Source excerpt
^^^^
Properties reference: Amazon S3

This topic lists all properties that you can set to configure the stage.

Connection

For more information, see the Defining a connection to Amazon S3 topic.

Region
Specify the Amazon Web Services geographical region where the data is stored or where you want to store the data. For a list of regions, see the Amazon S3 documentation.
  • Type: string
Use credentials file
Select whether to use a file that contains the access key and secret key when the connector connects to Amazon S3.
  • Type: boolean
  • Default: true
Credentials file
Specify the path to a file that contains the access key and secret key. If a value is not specified for this property, the credentials must be specified for the Access key and Secret key properties.
  • Type: string
Access key
Specify the Amazon Web Services access key. If you specify an access key, you must also specify a secret key.
  • Type: string
Secret key
Specify the Amazon Web Services secret key. If you specify a secret key, you must also specify an access key.
  • Type: protected string
Use proxy server
Specify whether to use proxy server for connection to Amazon S3.
  • Type: boolean
  • Default: false
Proxy server name
Specify the proxy server name.
^^^^
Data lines
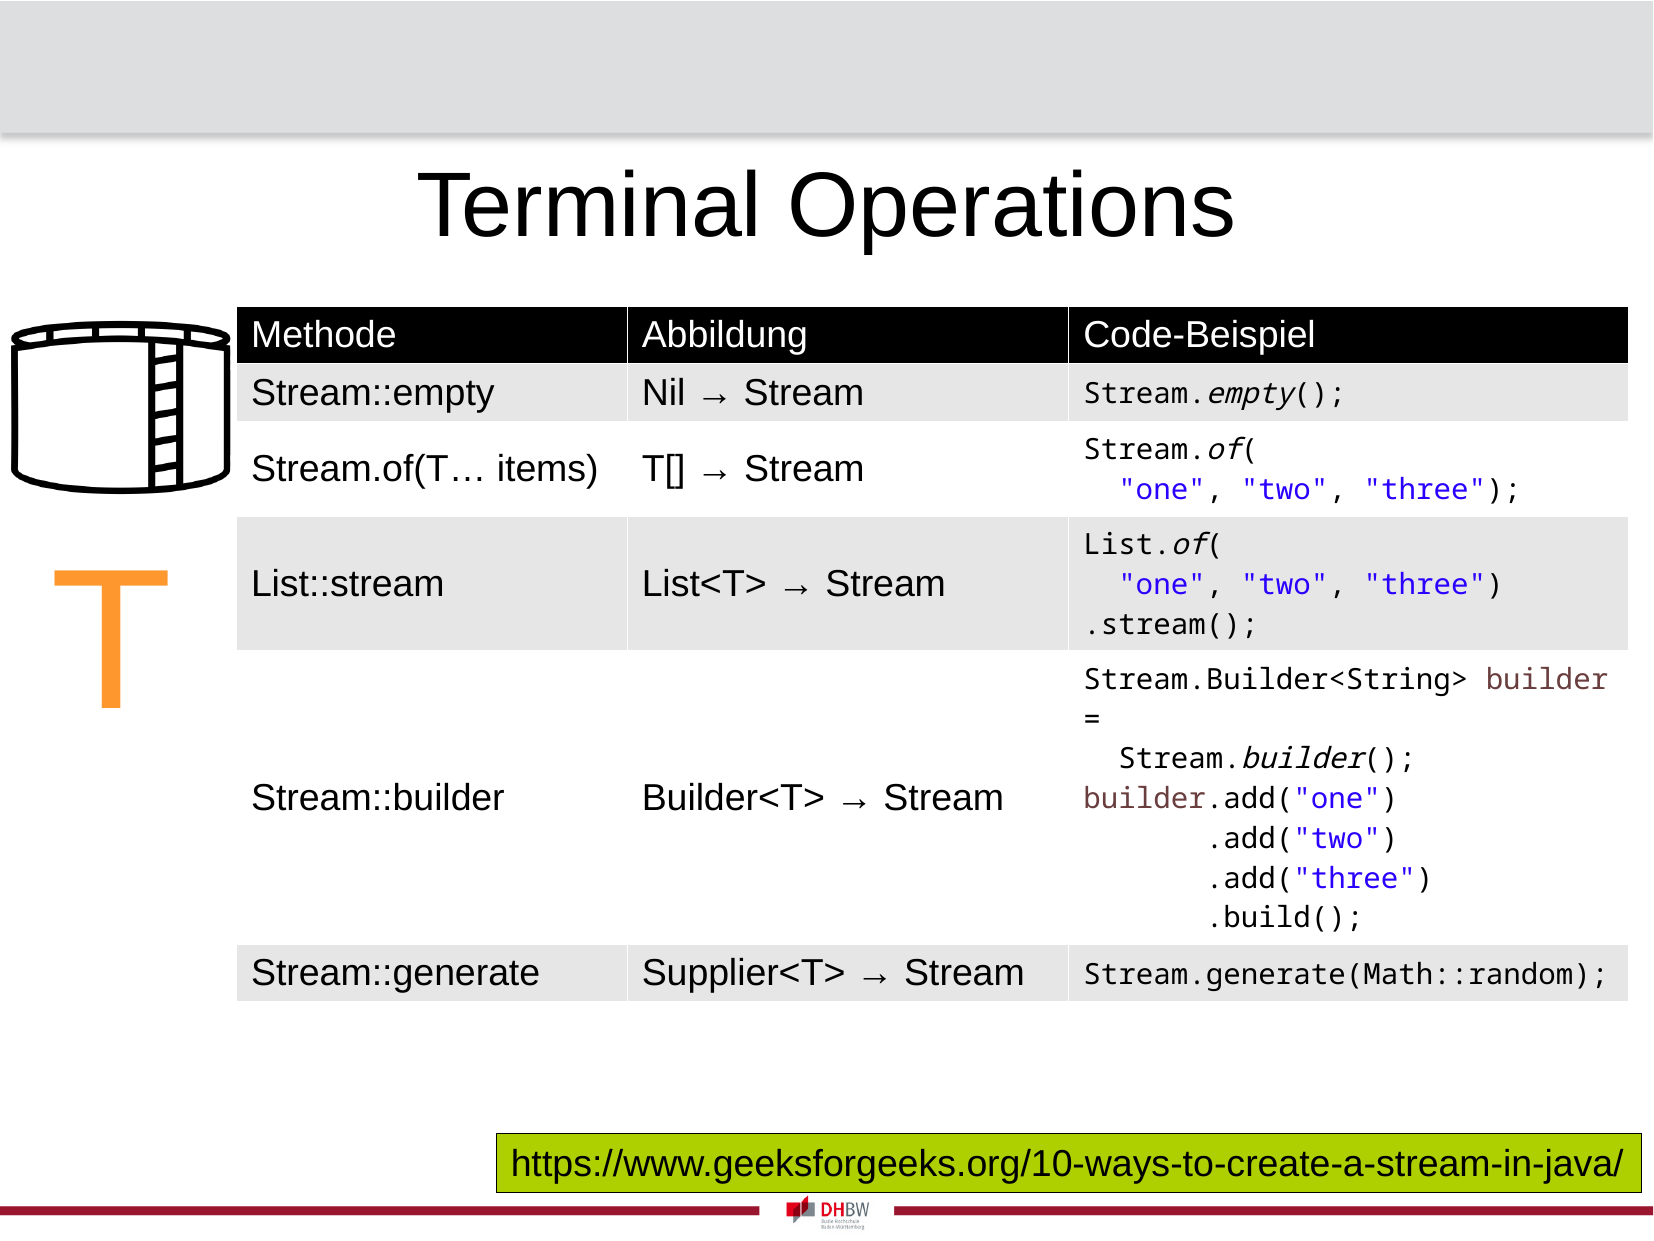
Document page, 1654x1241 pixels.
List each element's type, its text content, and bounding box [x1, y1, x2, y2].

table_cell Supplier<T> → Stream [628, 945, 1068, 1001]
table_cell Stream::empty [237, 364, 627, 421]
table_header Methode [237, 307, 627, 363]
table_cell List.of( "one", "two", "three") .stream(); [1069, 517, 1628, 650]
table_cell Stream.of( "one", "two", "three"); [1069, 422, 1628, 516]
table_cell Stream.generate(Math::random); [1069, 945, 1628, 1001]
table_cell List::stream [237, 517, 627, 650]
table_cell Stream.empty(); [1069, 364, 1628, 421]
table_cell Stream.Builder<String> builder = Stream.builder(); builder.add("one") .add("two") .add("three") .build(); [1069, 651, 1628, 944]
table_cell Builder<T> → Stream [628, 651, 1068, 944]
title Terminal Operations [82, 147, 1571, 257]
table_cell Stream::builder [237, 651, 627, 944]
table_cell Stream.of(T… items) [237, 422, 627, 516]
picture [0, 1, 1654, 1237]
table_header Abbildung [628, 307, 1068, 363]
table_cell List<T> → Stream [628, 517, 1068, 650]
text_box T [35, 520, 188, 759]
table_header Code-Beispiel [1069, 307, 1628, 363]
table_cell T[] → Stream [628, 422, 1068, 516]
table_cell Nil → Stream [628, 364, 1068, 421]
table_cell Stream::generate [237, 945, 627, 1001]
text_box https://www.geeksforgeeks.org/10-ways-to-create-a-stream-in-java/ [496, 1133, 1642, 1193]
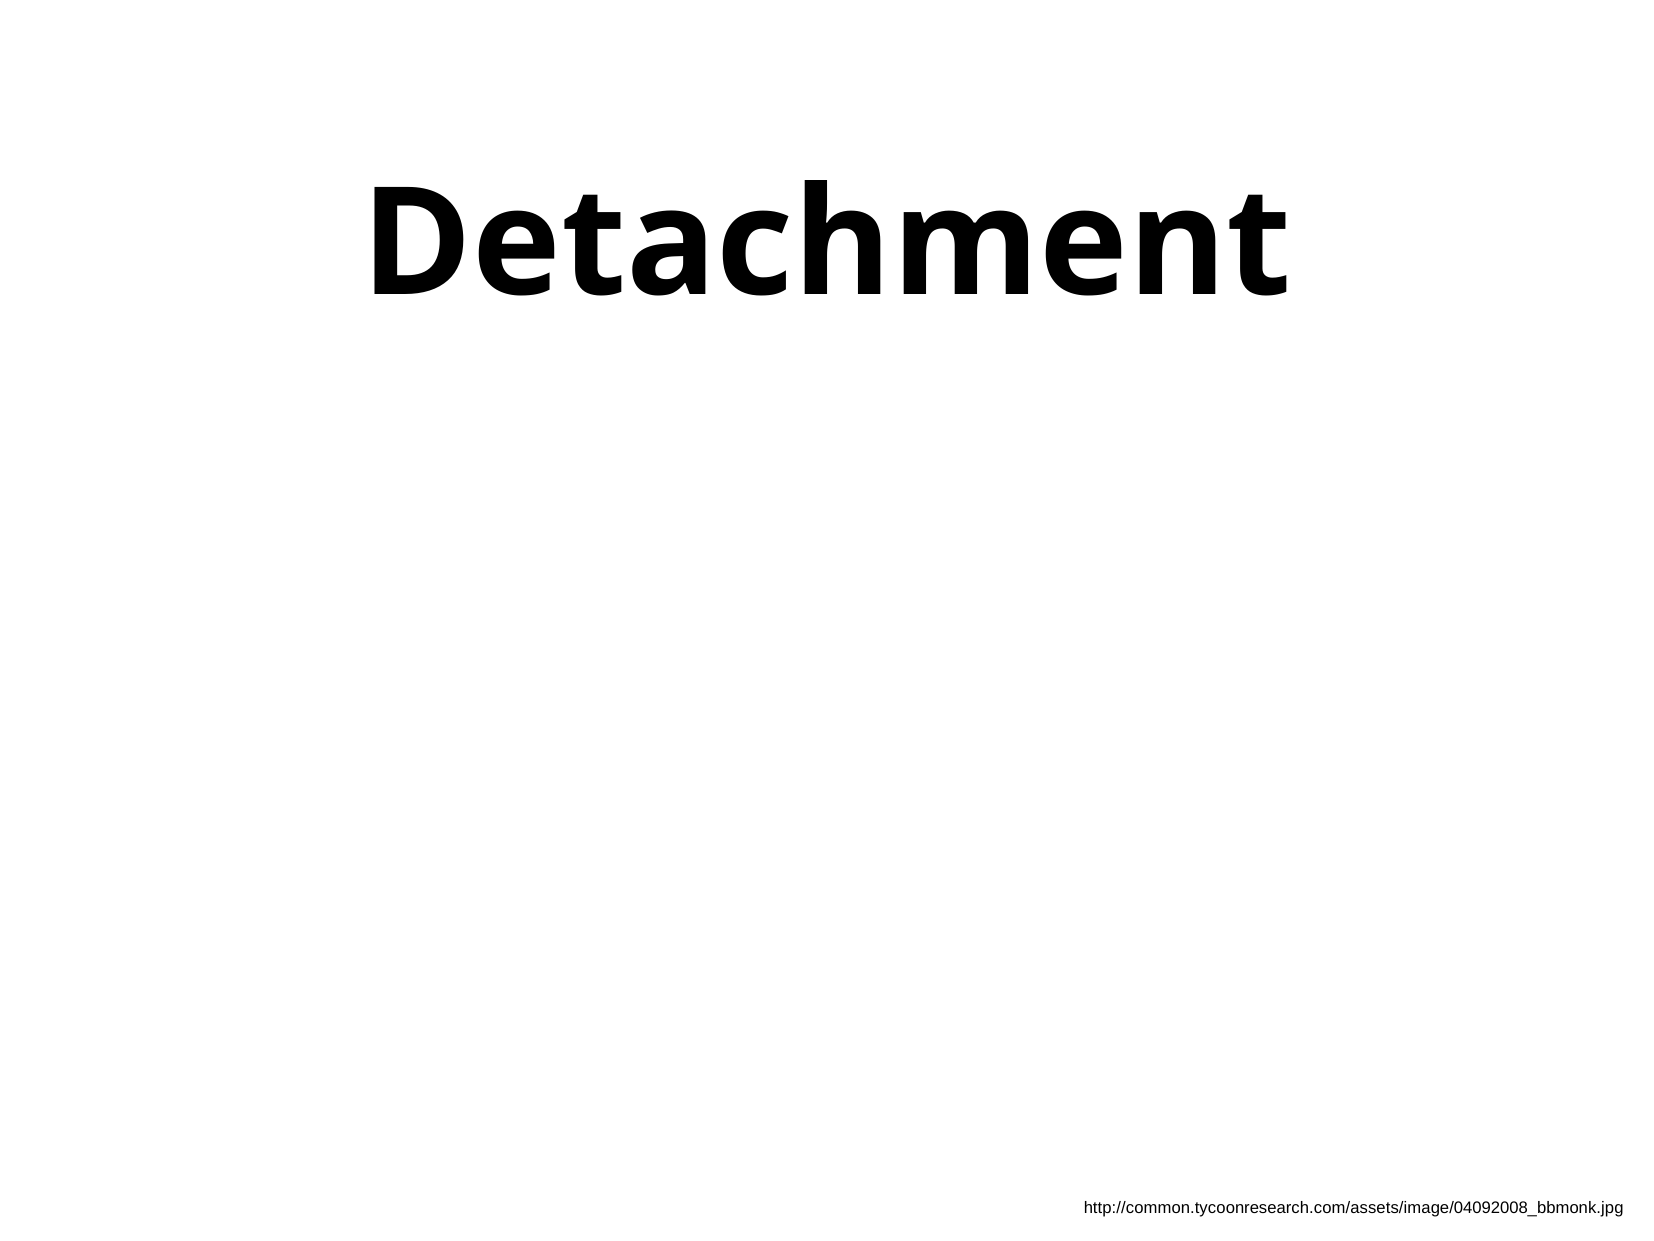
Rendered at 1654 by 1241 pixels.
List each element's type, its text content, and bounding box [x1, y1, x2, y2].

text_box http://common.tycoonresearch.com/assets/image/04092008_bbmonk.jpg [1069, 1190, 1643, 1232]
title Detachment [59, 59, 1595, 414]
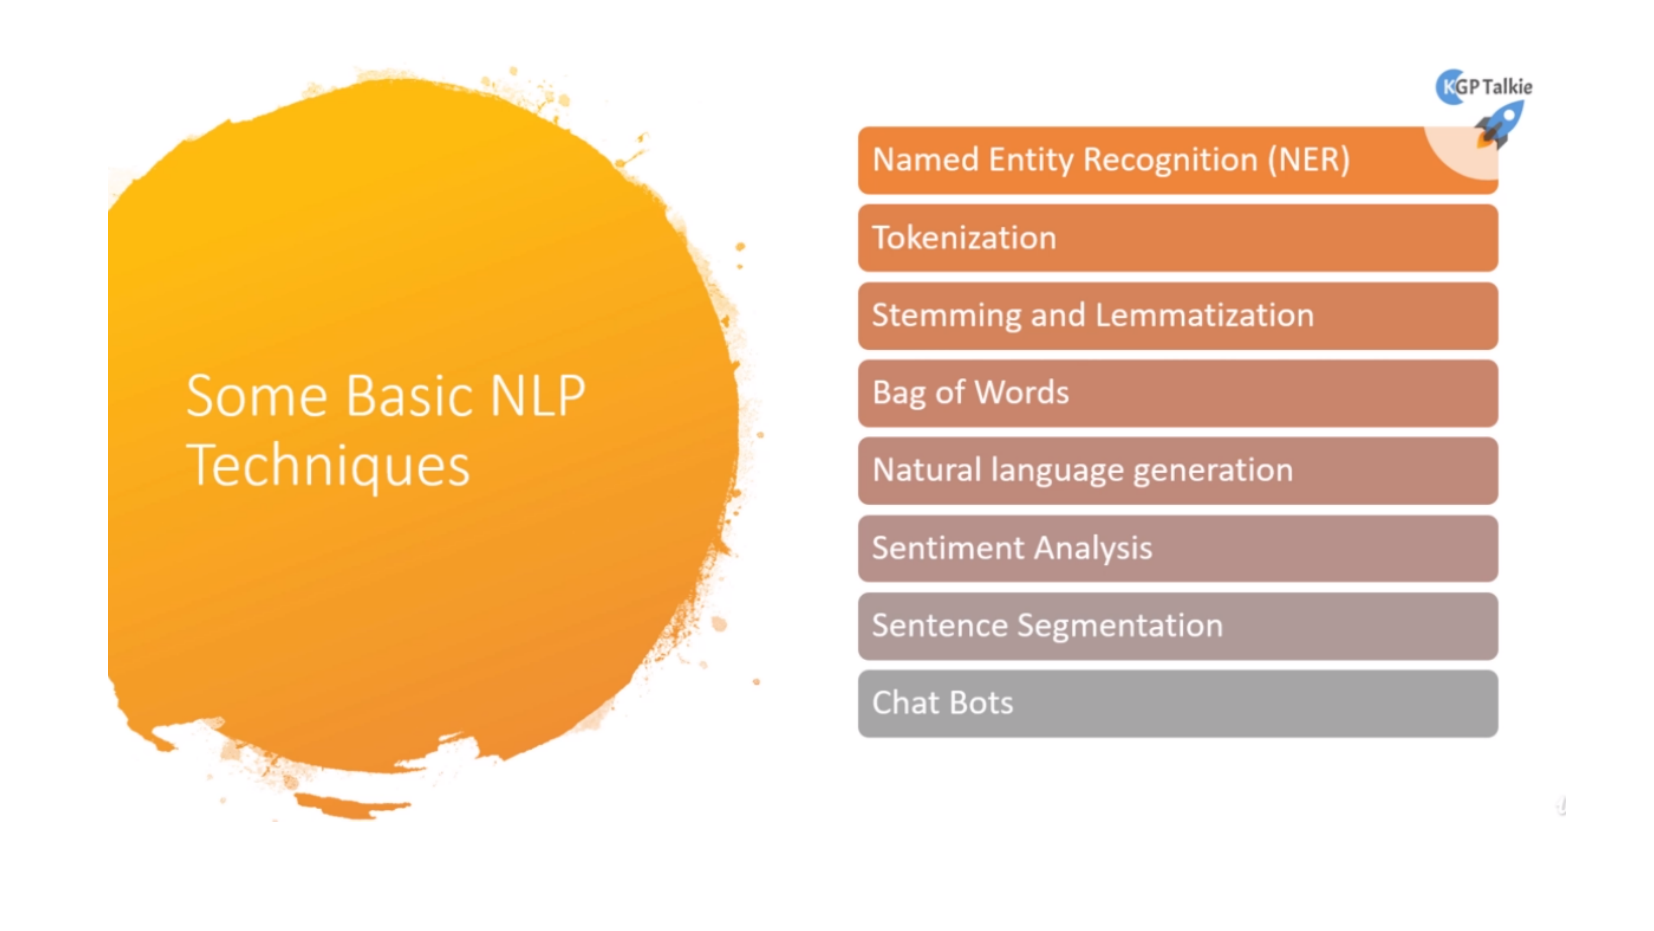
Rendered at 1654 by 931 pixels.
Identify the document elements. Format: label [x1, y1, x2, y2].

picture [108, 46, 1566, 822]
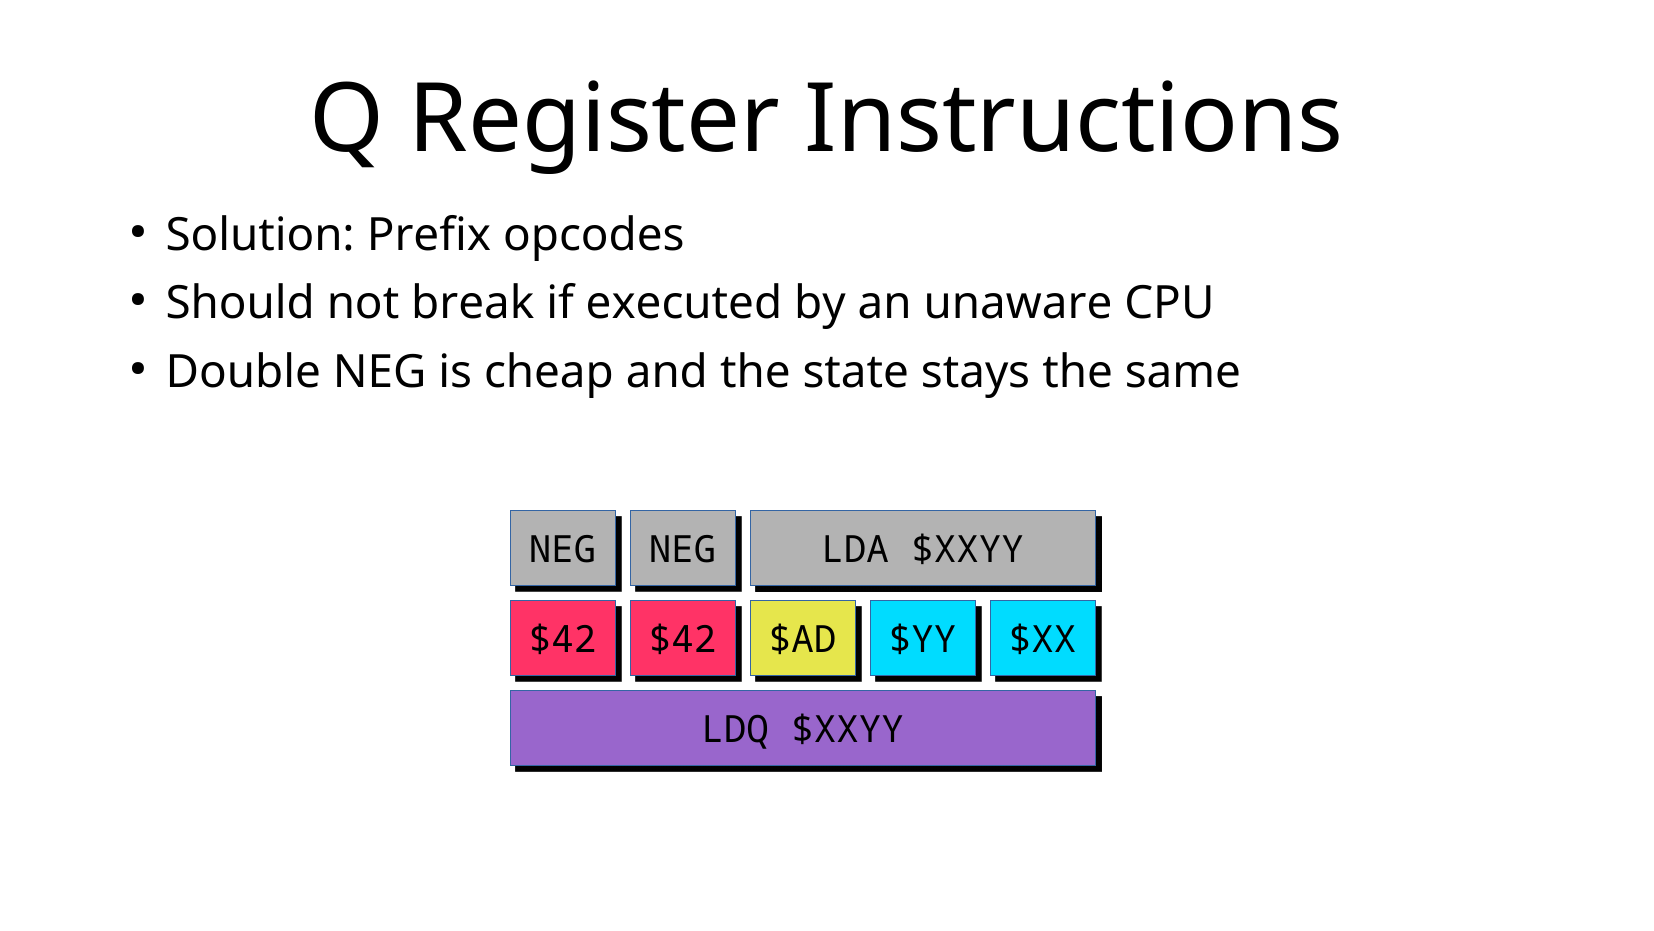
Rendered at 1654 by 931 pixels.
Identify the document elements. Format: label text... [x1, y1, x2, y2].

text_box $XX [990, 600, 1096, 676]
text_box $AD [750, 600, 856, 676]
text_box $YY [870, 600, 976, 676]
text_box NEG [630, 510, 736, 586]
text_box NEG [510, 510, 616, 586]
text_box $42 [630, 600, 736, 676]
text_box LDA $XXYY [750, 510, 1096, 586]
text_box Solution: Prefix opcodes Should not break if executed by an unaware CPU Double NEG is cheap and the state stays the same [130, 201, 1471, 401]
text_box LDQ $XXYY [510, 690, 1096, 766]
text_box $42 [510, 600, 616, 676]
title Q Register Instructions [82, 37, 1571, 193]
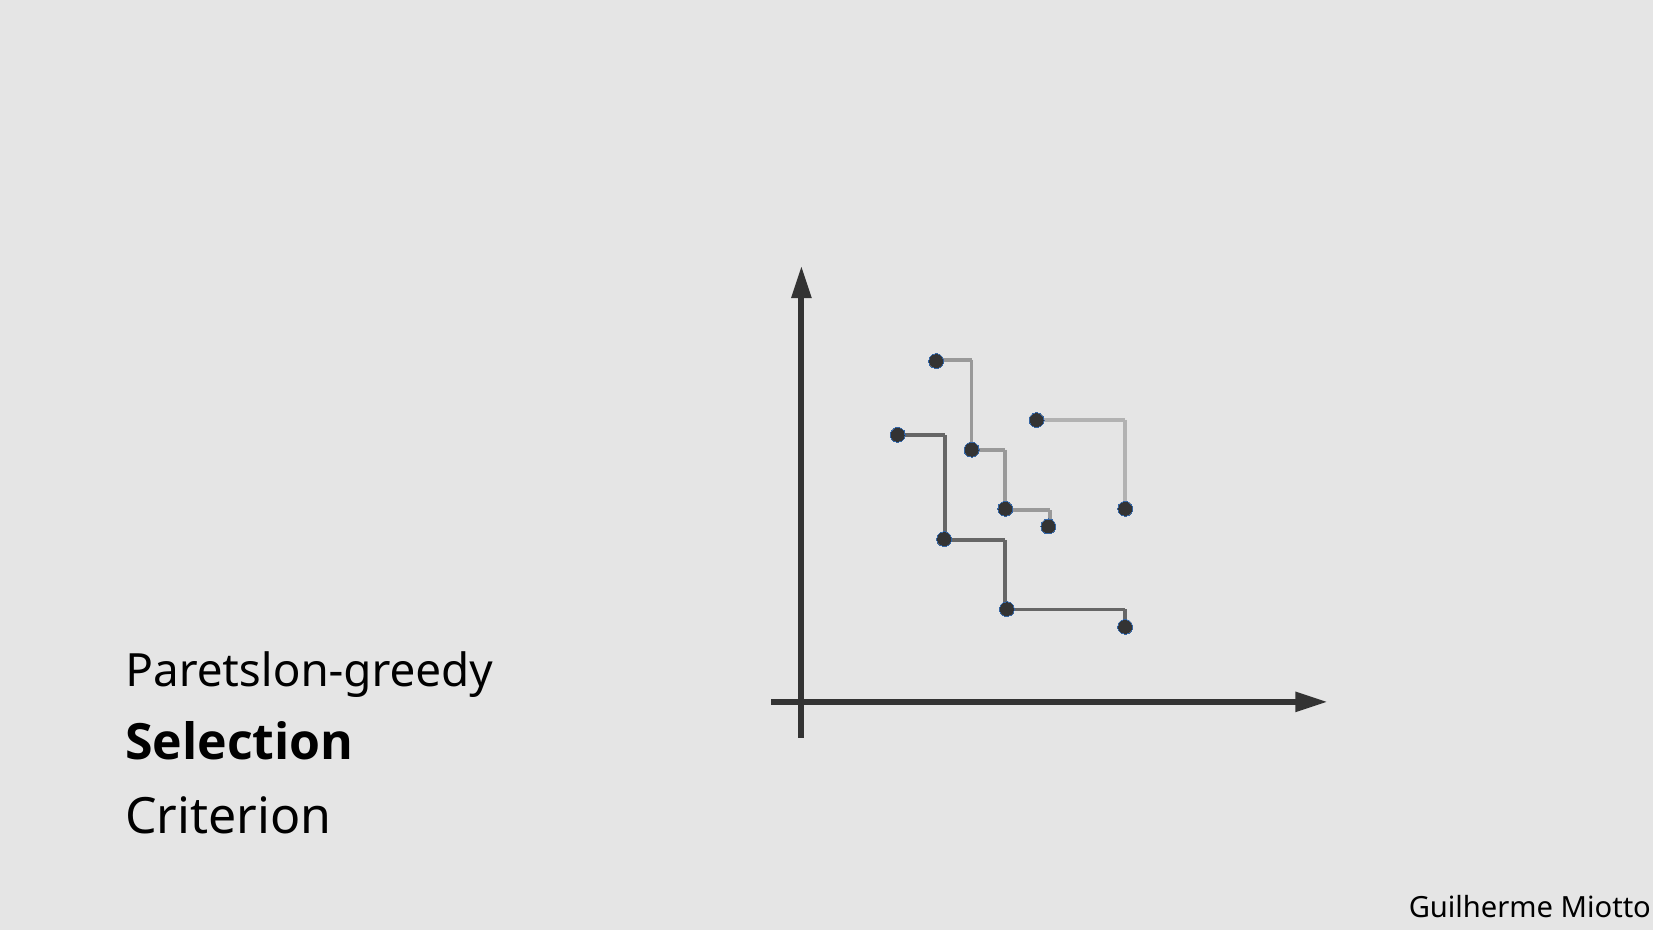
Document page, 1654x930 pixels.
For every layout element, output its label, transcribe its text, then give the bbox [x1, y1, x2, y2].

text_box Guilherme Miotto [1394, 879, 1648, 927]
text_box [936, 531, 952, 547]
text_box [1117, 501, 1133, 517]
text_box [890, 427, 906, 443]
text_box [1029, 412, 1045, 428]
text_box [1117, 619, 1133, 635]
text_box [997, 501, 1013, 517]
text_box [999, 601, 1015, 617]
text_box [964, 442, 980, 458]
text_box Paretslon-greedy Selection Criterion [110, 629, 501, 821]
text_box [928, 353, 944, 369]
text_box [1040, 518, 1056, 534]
^^^^
Job
Write out the Amazon S3 properties reference in full, word for word.

Exercise output
Properties reference: Amazon S3

This topic lists all properties that you can set to configure the stage.

Connection

For more information, see the Defining a connection to Amazon S3 topic.

Region
Specify the Amazon Web Services geographical region where the data is stored or where you want to store the data. For a list of regions, see the Amazon S3 documentation.
  • Type: string
Use credentials file
Select whether to use a file that contains the access key and secret key when the connector connects to Amazon S3.
  • Type: boolean
  • Default: true
Credentials file
Specify the path to a file that contains the access key and secret key. If a value is not specified for this property, the credentials must be specified for the Access key and Secret key properties.
  • Type: string
Access key
Specify the Amazon Web Services access key. If you specify an access key, you must also specify a secret key.
  • Type: string
Secret key
Specify the Amazon Web Services secret key. If you specify a secret key, you must also specify an access key.
  • Type: protected string
Use proxy server
Specify whether to use proxy server for connection to Amazon S3.
  • Type: boolean
  • Default: false
Proxy server name
Specify the proxy server name.